The home theater market offered a cheaper and quieter alternative to the $40 a couple might part with between the box office and concession stand.

And companies like Columbus-based Carmike Cinemas sought bankruptcy protection to reorganize operations.

But now a box-office renaissance is bringing more sparkle to the silver screen as theater operators reinvest in their properties and upgrade screens.

"Things have changed rather substantially," said John Fithian, president of the National Association of Theater Owners, a Washington-based trade group. "The last three-years have been record-breaking years."

Admissions -- the measure of how many people go through the box office each year -- crossed the 1.41 billion mark last year, NATO statistics show. And while that's still down from the 1.57 billion admissions recorded in 2002,  it reverses a six-year downward trend. Box office receipts, which went up largely because ticket prices increased, exceeded $10 billion last year for the first time.

The AMC chain, the second-largest behind Regal Cinemas, announced plans to go public, further underscoring the industry's reversal of fortune.

One other bright spot: Movie ticket sales were greater than DVD sales last year, reversing a years-long trend.

A key component of the turnaround is the industry's shift to digital technology and the popularity of 3-D movies, operators say.

Carmike, the nation's fourth-largest theater chain with 2,250 screens in 35 states, converted 2,125 of its screens to the digital format, which provides not only sharper images and 3-D capabilities, but opportunities to show more than just the latest blockbuster.

"What people tend to overlook is everything other than what the 3-D piece of it is," said David Passman, Carmike's president and chief executive.
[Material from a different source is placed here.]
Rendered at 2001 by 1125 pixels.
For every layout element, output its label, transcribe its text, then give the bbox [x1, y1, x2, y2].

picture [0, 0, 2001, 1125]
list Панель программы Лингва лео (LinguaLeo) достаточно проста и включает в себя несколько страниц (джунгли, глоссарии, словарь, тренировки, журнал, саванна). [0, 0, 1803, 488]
Chief among those alternatives is live entertainment such as this year's World Cup soccer matches and opera performances that can be beamed to audiences nationwide.
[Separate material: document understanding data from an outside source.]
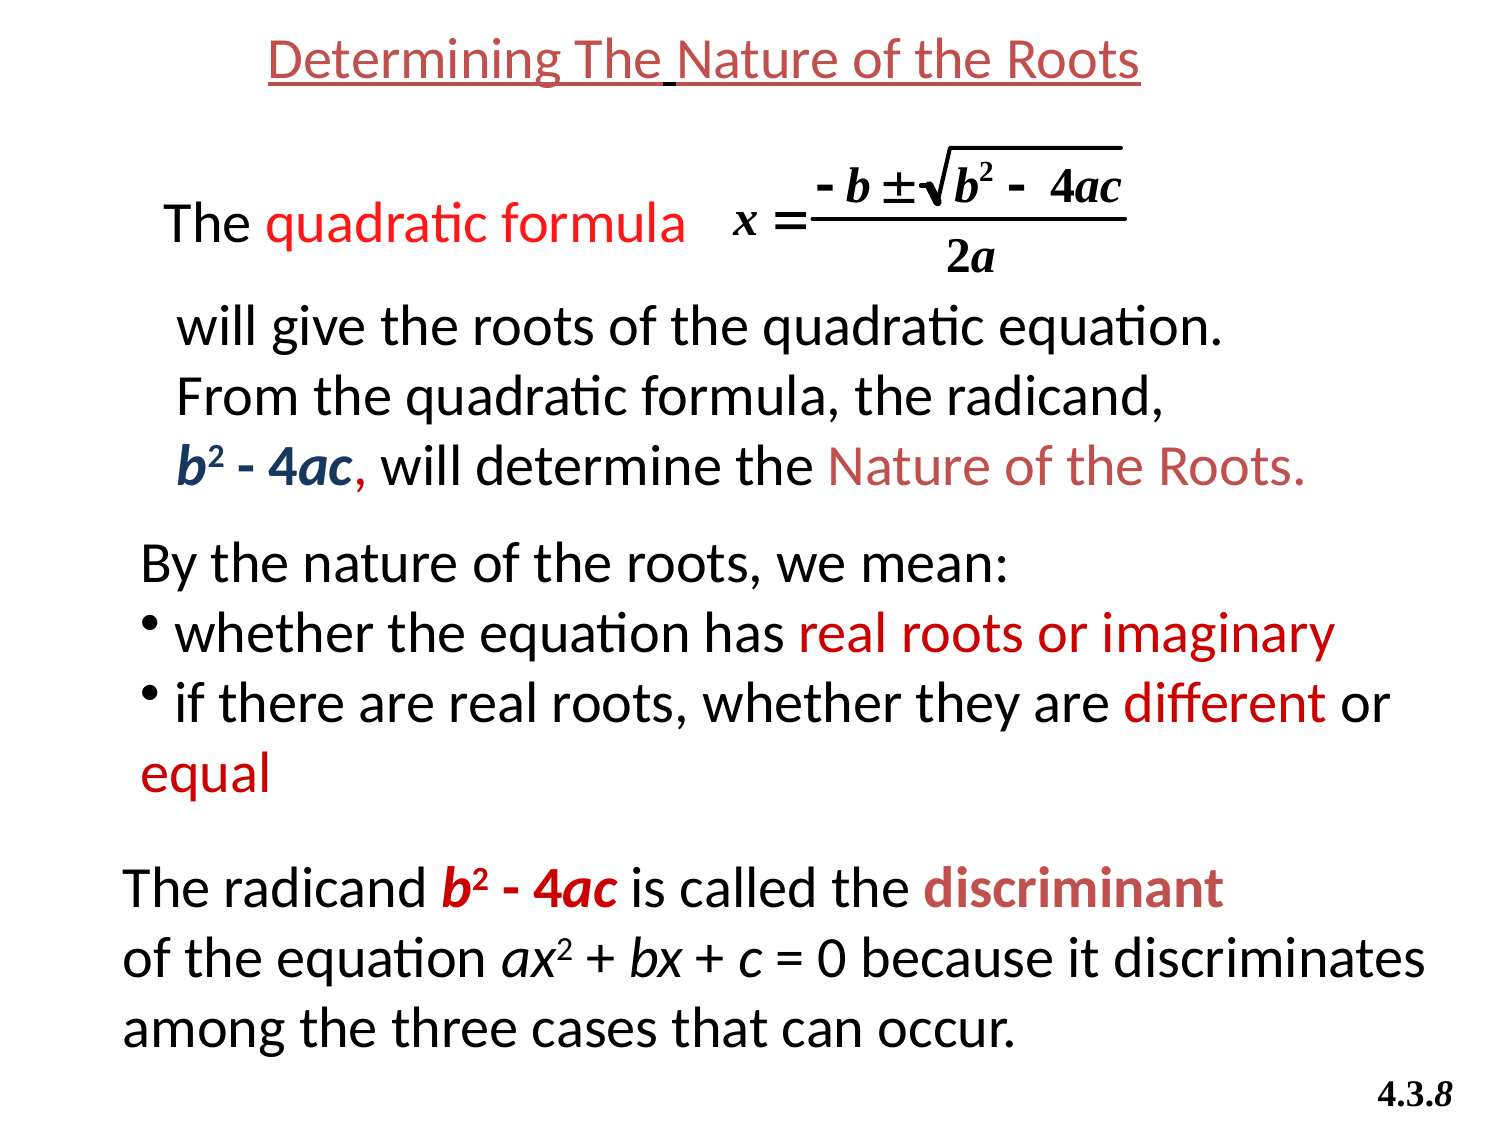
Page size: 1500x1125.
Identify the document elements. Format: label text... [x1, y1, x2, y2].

text_box The quadratic formula [149, 177, 714, 262]
text_box will give the roots of the quadratic equation. From the quadratic formula, the radicand, b2 - 4ac, will determine the Nature of the Roots. [161, 279, 1323, 505]
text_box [724, 143, 1138, 282]
text_box By the nature of the roots, we mean: whether the equation has real roots or imaginary if there are real roots, whether they are different or equal [125, 517, 1463, 812]
text_box Determining The Nature of the Roots [252, 12, 1156, 98]
text_box 4.3.8 [1362, 1061, 1468, 1122]
text_box The radicand b2 - 4ac is called the discriminant of the equation ax2 + bx + c = 0 because it discriminates among the three cases that can occur. [107, 842, 1456, 1067]
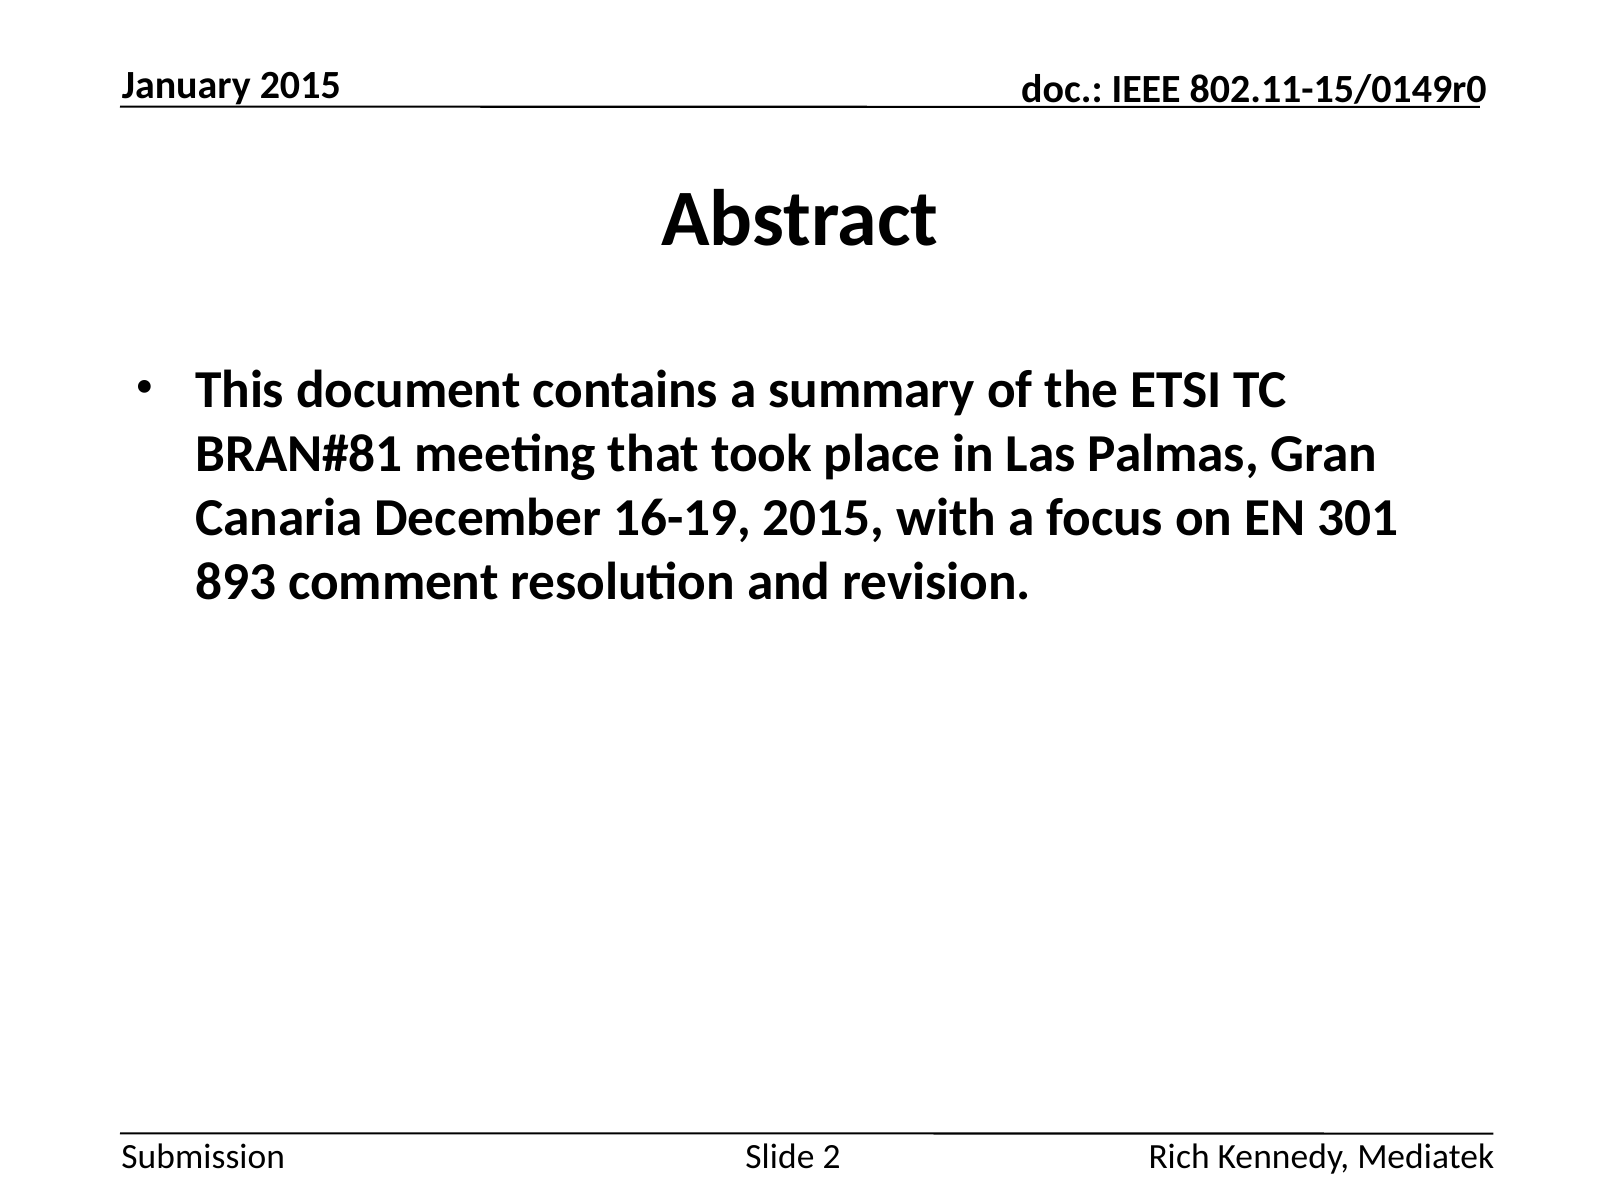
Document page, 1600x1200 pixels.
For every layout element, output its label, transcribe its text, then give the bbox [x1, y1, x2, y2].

slide_number Slide 2 [733, 1132, 854, 1197]
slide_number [121, 58, 576, 107]
title Abstract [119, 119, 1481, 307]
list This document contains a summary of the ETSI TC BRAN#81 meeting that took place in Las Palmas, Gran Canaria December 16-19, 2015, with a focus on EN 301 893 comment resolution and revision. [119, 346, 1481, 1067]
footer Rich Kennedy, Mediatek [962, 1132, 1495, 1165]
In January 2009, for example, the company showed the Bowl Championship Series college football national title game between Oklahoma and Florida on 36 of its screens. "It was our No. 1 showing for the day," Passman said. "It outperformed all of our other auditoriums combined."

Operators also are seeking to expand the traditional theater concept to more of an entertainment center and attract niche audiences.
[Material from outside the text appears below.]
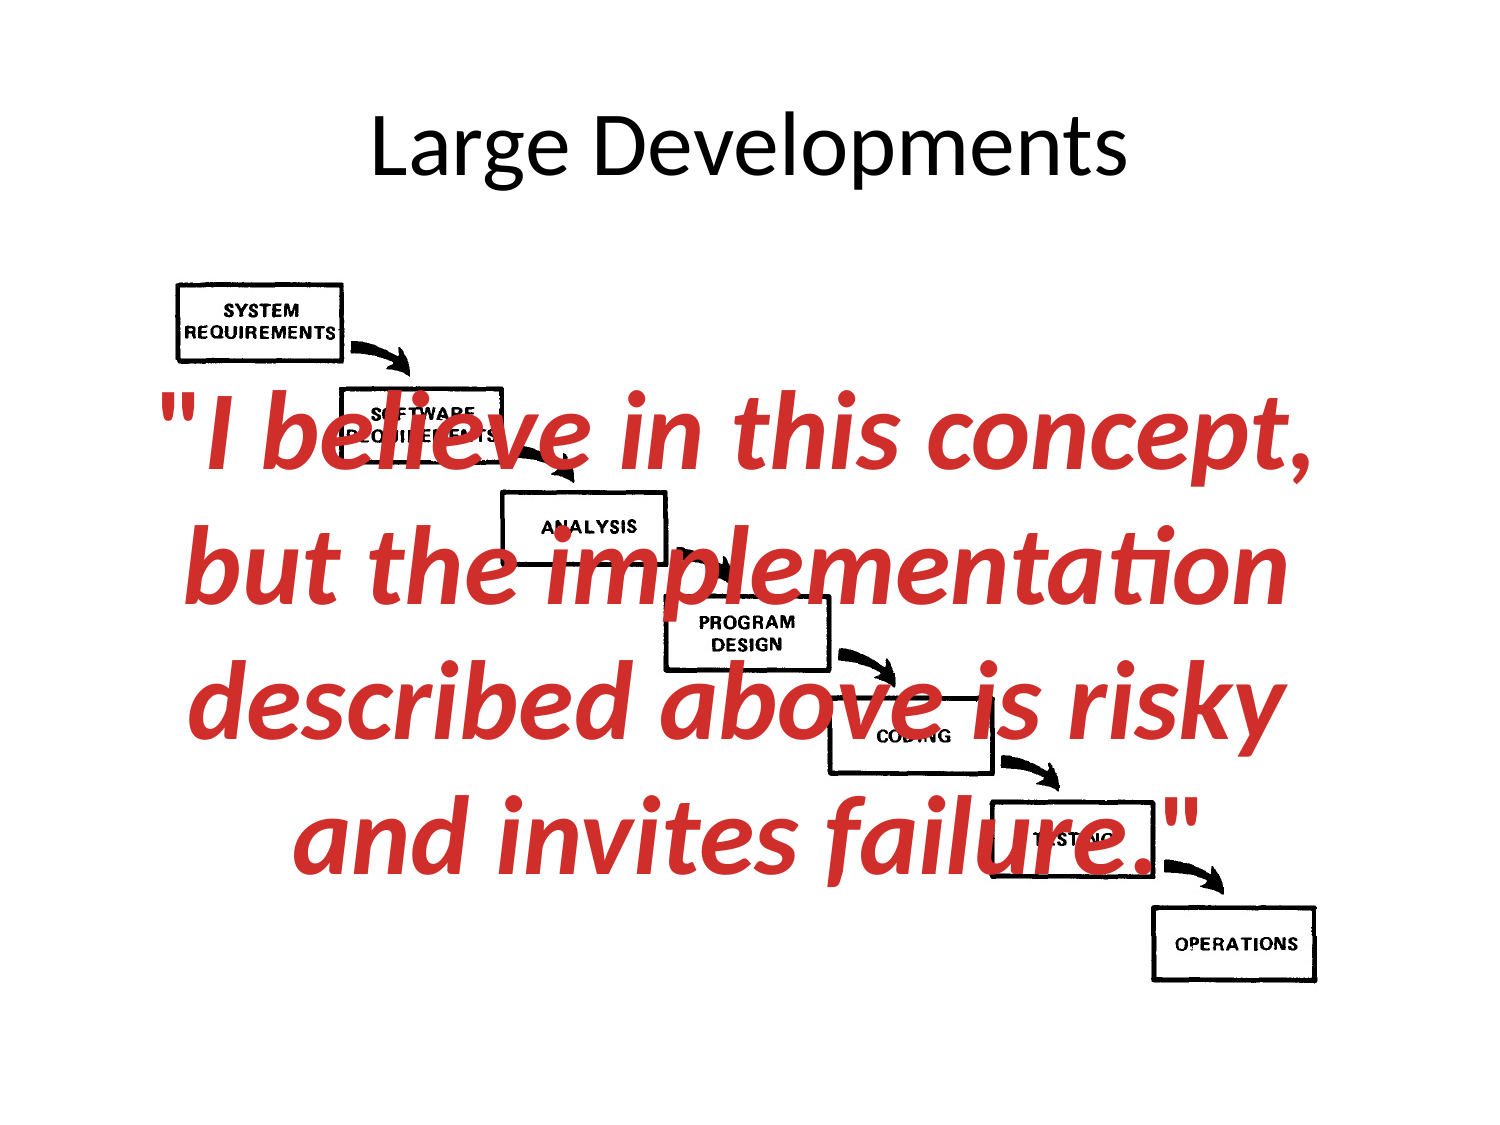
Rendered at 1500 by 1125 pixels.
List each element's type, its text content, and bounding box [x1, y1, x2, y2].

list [145, 262, 1355, 1006]
title Large Developments [75, 45, 1425, 233]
Last month Area 51 Family Entertainment opened the Aurora Cineplex, a 10-screen theater and miniature golf complex near Alpharetta Highway and Holcomb Bridge Road in Roswell.

The complex's owner, real estate developer Lonnie Mimms Jr., said the goal was to create an atmosphere that could serve as a family attraction.

"For a market as big and affluent as Roswell is, there aren’t too many places for families to go out and have an evening. A theater and mini-golf combination is a great place for a family to go and it appeals to an entire age group, young and old."

Although ticket prices have gone up -- averaging $7.91 nationally -- executives say consumers are willing to pay more for premium services like larger screens, so-called VIP seating and ancillary services like restaurant-style waiters and waitresses who serve patrons at semi-private tables.

Tough economic times also are a factor in cinema operators' favor. Even with the premium cost the industry is quick to tout that a movie outing won't cost as much as other family pastimes like a baseball game.

The new upscale services are designed to capture more patrons like Charisma Atkins, an epidemiology researcher with the U.S. Centers for Disease Control and Prevention.

Atkins, who lives in Avondale Estates, goes to the movies at least once a month. She's gone to theaters where servers bring the food to patrons in typical stadium-seating settings, but she said she prefers the dinner-like seating arrangements at places like AMC's Fork & Screen in Buckhead.

"They're set up like mini-round tables," she said. The cost is a bit higher, at $12-$13 vs. the average $10 at a regular metro Atlanta cineplex, "but I like that better," Atkins said.

That's one reason why chains are experimenting with new  concepts such as VIP seating. Carmike opened a premium auditorium in Chattanooga last year that has 60 seats instead of the typical 400 to 600 found in regular theaters.

The seats, which recline and are made of leather, have service call buttons that summon wait staff offering up crabcakes, shrimp cocktails and alcohol.